Real Talk – You’re Stronger Than You Know

If you’re reading this and nodding along, I see you. I was you. Sometimes I still am you on the hard days.

But I need you to hear this: leaving is possible. Healing is possible. A life where love doesn’t hurt is absolutely possible.

“I am not what happened to me. I am what I choose to become.” Someone told me that in a support group, and I thought it was some cheesy Pinterest quote. But damn if it didn’t become my lifeline on the darkest days.

Your abuser convinced you that you’re stuck, that you’re nothing without them, that you deserve the treatment you’re getting. Every single bit of that is a lie.

If you’re in it right now, I’m not gonna hit you with some toxic positivity about how everything happens for a reason or whatever. This shouldn’t be happening to you. Period. But I will tell you that you’re surviving something incredibly difficult, and that takes a strength most people will never understand.

And if you’ve left? Man, I’m so proud of you. Even if you went back a few times before it stuck. Even if you still have moments of doubt. You did the hardest thing.

If you’ve made it this far in this messy, rambling post, know that you’re not alone. Whether you’re still in it, just out, or years into healing – there are so many of us who get it. Who won’t ask “why did you stay?” but will instead say “I understand.”


You deserve peace. You deserve safety. You deserve love that builds you up instead of breaking you down.

And yeah, that sounds like greeting card bullshit. But it’s also true.


Some Questions People Ask Me A Lot

“So for real, why do people stay in abusive relationships?”
It’s never one thing. Fear, love, hope, financial dependence, kids, pets, nowhere to go, trauma bonds, isolation, shame… take your pick. Usually it’s a combo platter of all these and more. The better question is “how can I support someone who’s going through this?” instead of judging their choices.

“How can you tell the difference between normal rough patches and actual abuse?”
Listen to that quiet voice inside you—the one that tenses up before they walk in the room, the one that rehearses conversations to avoid setting them off. If you’re constantly shrinking yourself, swallowing words, or feeling like you’re navigating a minefield just to exist peacefully… those aren’t ‘hard times.’ Those are warning signs. And if you’re sitting there wondering, ‘Is this abuse?’—let that question be your answer. Love shouldn’t leave you questioning whether you deserve basic kindness.

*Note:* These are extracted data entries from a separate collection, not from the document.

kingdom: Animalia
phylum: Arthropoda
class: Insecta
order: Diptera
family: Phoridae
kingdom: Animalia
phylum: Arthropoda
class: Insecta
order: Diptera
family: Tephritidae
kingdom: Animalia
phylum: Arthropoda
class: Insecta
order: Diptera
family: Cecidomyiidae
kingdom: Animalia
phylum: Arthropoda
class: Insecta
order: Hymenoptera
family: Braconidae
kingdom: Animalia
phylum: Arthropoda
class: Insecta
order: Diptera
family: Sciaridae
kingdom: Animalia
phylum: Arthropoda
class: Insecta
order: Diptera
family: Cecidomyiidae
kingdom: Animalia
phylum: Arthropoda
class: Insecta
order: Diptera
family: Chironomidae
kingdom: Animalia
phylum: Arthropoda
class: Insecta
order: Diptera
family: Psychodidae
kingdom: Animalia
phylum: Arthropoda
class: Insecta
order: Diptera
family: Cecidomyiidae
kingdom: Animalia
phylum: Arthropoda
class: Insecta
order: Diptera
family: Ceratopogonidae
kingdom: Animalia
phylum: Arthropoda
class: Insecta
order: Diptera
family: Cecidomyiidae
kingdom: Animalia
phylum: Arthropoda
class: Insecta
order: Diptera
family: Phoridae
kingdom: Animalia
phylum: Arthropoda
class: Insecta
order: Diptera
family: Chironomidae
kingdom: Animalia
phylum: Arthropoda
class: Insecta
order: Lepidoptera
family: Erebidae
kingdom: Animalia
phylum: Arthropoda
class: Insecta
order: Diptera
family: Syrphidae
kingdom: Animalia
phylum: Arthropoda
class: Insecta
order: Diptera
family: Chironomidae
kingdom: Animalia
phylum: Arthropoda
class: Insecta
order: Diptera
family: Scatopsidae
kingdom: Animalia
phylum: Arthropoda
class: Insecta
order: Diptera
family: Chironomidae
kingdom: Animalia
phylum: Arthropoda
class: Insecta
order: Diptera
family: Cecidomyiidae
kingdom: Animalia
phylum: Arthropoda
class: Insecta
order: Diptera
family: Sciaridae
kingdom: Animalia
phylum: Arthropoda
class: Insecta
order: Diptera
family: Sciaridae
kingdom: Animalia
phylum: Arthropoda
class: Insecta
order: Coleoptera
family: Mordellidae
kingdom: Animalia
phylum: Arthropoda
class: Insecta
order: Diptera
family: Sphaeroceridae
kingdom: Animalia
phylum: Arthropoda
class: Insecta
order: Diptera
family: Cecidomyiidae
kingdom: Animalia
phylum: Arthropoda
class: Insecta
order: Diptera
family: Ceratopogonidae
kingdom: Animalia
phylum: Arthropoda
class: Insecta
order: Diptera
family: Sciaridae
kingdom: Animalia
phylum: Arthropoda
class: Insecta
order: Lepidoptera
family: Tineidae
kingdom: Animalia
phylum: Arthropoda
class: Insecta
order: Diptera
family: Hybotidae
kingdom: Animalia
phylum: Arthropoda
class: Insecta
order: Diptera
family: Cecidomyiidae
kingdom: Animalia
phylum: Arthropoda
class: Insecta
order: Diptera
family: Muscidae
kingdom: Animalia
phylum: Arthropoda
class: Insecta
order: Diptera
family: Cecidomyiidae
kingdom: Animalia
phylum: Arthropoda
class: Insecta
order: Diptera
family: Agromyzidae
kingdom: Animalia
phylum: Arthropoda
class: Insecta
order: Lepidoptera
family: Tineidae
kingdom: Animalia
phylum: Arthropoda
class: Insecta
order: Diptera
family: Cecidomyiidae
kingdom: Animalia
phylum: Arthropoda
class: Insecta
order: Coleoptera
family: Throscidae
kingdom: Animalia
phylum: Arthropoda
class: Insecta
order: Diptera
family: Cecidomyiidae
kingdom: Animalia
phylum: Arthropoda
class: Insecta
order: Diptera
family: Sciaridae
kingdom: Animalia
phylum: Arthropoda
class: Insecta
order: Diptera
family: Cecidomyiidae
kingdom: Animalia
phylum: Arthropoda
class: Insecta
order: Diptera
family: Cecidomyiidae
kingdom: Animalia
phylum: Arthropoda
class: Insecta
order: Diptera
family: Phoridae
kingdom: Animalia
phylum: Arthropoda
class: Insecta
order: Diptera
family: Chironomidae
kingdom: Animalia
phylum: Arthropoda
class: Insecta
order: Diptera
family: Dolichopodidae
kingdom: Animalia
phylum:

“What’s the first step to getting out?”
Safety first. Always. Don’t announce you’re leaving. Don’t threaten to leave during a fight. Make a quiet plan. Save money if you can. Get important documents somewhere safe. Tell someone you trust. And reach out to professionals who can help you make a safety plan that makes sense for YOUR specific situation.

🌍 Need Help ?

If you’re in an abusive relationship, it’s important to reach out for help—no matter where you live. Every country has its own departments, hotlines, or shelters dedicated to protecting people from domestic violence.

👉 Here’s how to find help near you:

The National Domestic Violence Hotline is 1-800-799-7233. They don’t judge. They just help.

Search on Google: Type “Domestic Violence Helpline + [Your Country]”
Example: “Domestic Violence Helpline UK” or “Women’s shelter Canada”
Visit your local police station or women’s protection cell: In many countries, police departments have dedicated domestic abuse units or Women and Child Protection Cells that can help right away.
Hospitals and community clinics: They can connect you with social workers and safe houses if you’re in danger.
Ask for help anonymously: If you’re scared, use a friend’s phone or a public device to look up local services. Help is still help—even if it’s quiet.